Corriere della Sera, 28 novembre 2018
Ucraina, la Strana guerra ignorata
Avevamo dimenticato, prima dell’ultimo incidente nel mare di Azov, che in Ucraina vi era ancora una guerra? No, naturalmente. Sapevamo che nel Donbass le formazioni militari dei due campi non avevano mai smesso di provocarsi a vicenda. E non potevamo ignorare che la costruzione di un grande ponte sullo stretto di Kerch, trionfalmente battezzato da Putin nello scorso maggio «ponte di Crimea», avrebbe preoccupato e irritato gli ucraini. Ma non vi è vicenda, per quanto grave e inquietante, che non venga logorata dal tempo e scavalcata da altre notizie. Nell’era della comunicazione globale, durante gli scorsi mesi, abbiamo dovuto rincorrere sulla scacchiera mondiale la crisi libica e quella siriana, gli scontri verbali fra Istanbul e Riad dopo il brutale assassinio del giornalista Jamal Khashoggi nel consolato dell’Arabia Saudita in Turchia, il tentativo europeo di salvare l’accordo nucleare con l’Iran e i rapporti delle loro aziende con la Repubblica islamica di Teheran, per non parlare degli immancabili tweet quotidiani di Donald Trump sul tema del giorno e, beninteso, dell’atto conclusivo (?) di Brexit. In questo caleidoscopio di crisi più o meno gravi, i bollettini che ci arrivavano dalle zone calde della Ucraina sembravano più o meno eguali a quelli della settimana precedente e quindi poco interessanti.
Mi chiedo se le stesse riflessioni non siano state fatte da alcune delle parti interessate alla crisi ucraina e preoccupate dal velo di silenzio che stava calando sulle sue vicende.
I l presidente ucraino Petro Poroschenko dovrà chiedere al Paese nel prossimo marzo il rinnovo del suo mandato; e i sondaggi non gli sono favorevoli. La legge marziale proclamata subito dopo l’incidente, se confermata dal Parlamento di Kiev e giustificata dalle Nazioni Unite, potrebbe permettere al presidente di rinviare il voto o convincere gli elettori che la continuità, in questi frangenti, è un valore apprezzabile. L’incidente precede di qualche settimana il vertice dell’Unione Europea che dovrà decidere se rinnovare o meno le sanzioni imposte alla Russia. Sapevamo che alcuni Paesi, fra cui forse l’Italia, avrebbero probabilmente manifestato qualche dubbio. Quali saranno gli umori del vertice dopo quello che è accaduto domenica scorsa?

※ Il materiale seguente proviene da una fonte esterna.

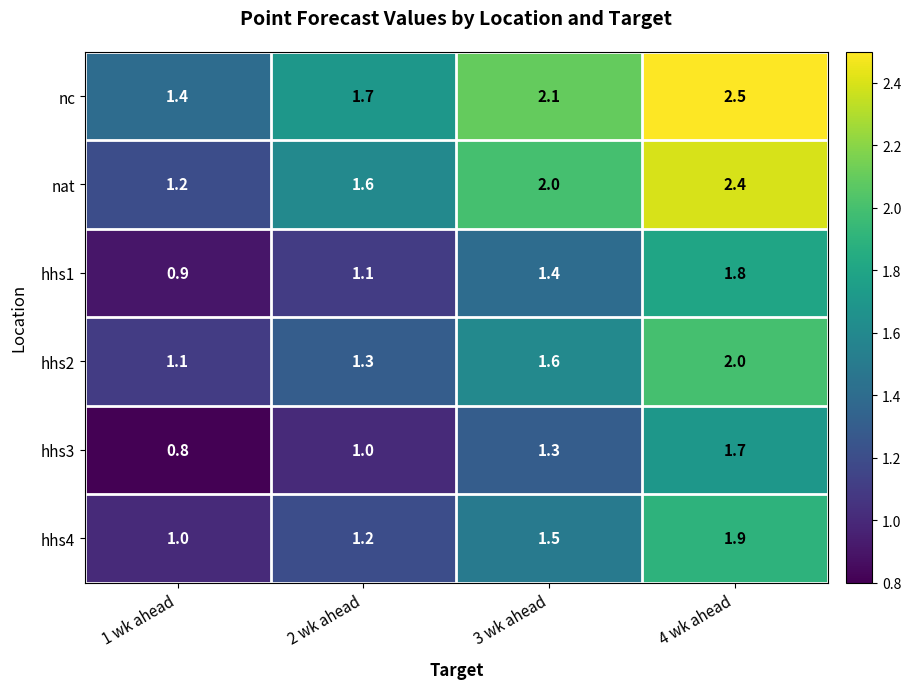

Which series has the largest total across all categories?

nc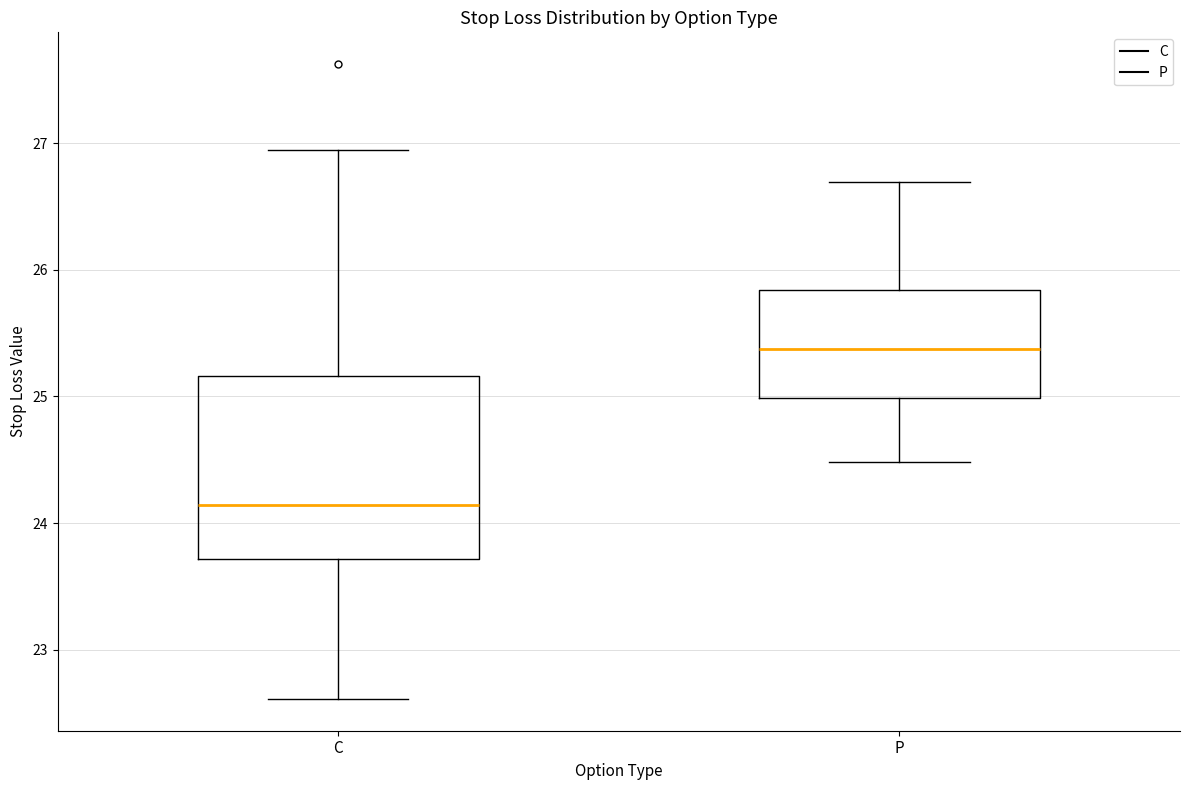

Which box's median line is the lowest?

C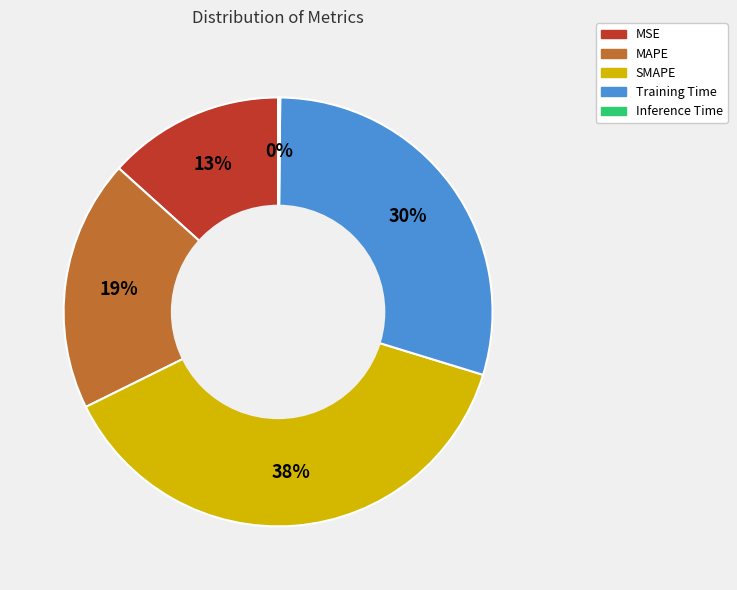

Is it true that MAPE is 19% of the pie?

True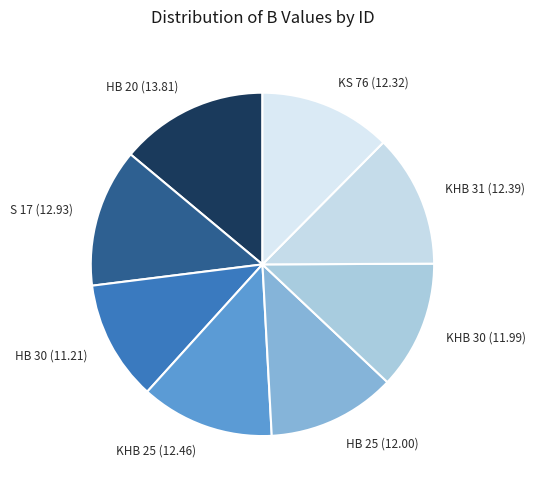

What is the smallest slice in the pie chart?

HB 30 (11.21)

E Putin? Non poteva immaginare quali sarebbero state le reazioni occidentali? Non sapeva che l’«amico Trump», preoccupato dalla prospettiva dell’impeachment dopo il successo dei democratici nelle elezioni per il rinnovo parziale del Congresso, non avrebbe potuto, in questa circostanza, dargli una mano? Ignorava che uno scontro a fuoco sarebbe parso a molti, non necessariamente ostili alla Russia, un tentativo per annettere l’intero mare di Azov? Credo che il presidente russo abbia altri timori, per lui più importanti. Dal vertice atlantico di Bucarest, nel 2008, quando il presidente George W. Bush propose l’ingresso dell’Ucraina e della Georgia nella Nato, la Russia di Putin vive in stato d’allarme. Ha accettato l’adesione alla Nato dei Paesi che appartenevano al Patto di Varsavia e delle repubbliche baltiche che Stalin aveva brutalmente annesso all’Urss dopo il patto Molotov-Ribbentrop del 23 agosto 1939. Ma dubito che accetterebbe il passaggio all’Ovest di due Stati che furono per qualche secolo parte integrante della Russia zarista e di quella sovietica. Le democrazie occidentali non sono tenute a condividere le preoccupazioni geopolitiche di Putin. Ma se daranno un’occhiata alla storia ucraina del secolo scorso constateranno che il Paese, prima della sua unificazione, ha vissuto sotto molte bandiere: austriaca, polacca, tedesca, russa, sovietica. Questo non significa che l’Ucraina debba rinunciare alla propria indipendenza. Ma non ha bisogno di presidenti che pendono dal lato della Russia, come Yanukovich, o da quello dei Paesi della Nato, come Yushchenko ieri e Poroschenko oggi. Ha bisogno di un leader come Tito che durante la guerra fredda seppe rendere il non impegno della Jugoslavia utile e gradito a tutti i Paesi con cui confinava.